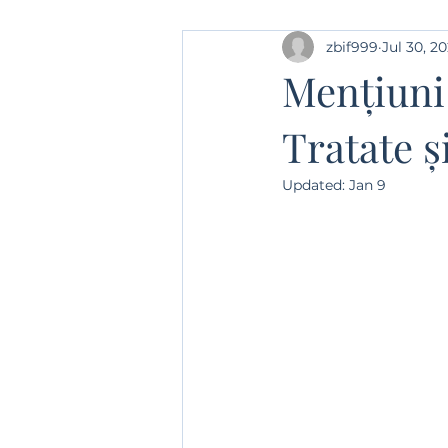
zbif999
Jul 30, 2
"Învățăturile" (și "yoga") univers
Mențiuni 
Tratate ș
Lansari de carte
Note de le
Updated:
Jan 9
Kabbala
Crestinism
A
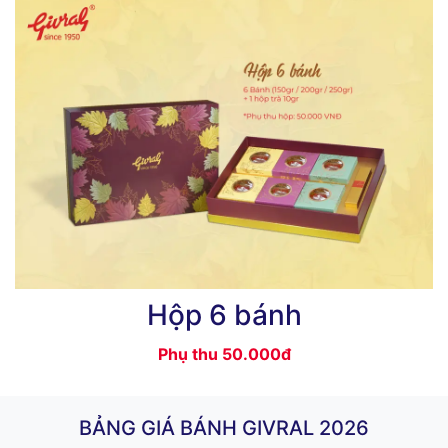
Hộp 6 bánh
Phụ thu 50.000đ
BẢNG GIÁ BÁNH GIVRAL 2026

------------------------------------

Leave the images aside and retype each line of the listing above exactly.

▸ **WRITTEN ANSWER**:
zbif999
Jul 30, 2
"Învățăturile" (și "yoga") univers
Mențiuni 
Tratate ș
Lansari de carte
Note de le
Updated:
Jan 9
Kabbala
Crestinism
A
Hộp 6 bánh
Phụ thu 50.000đ
BẢNG GIÁ BÁNH GIVRAL 2026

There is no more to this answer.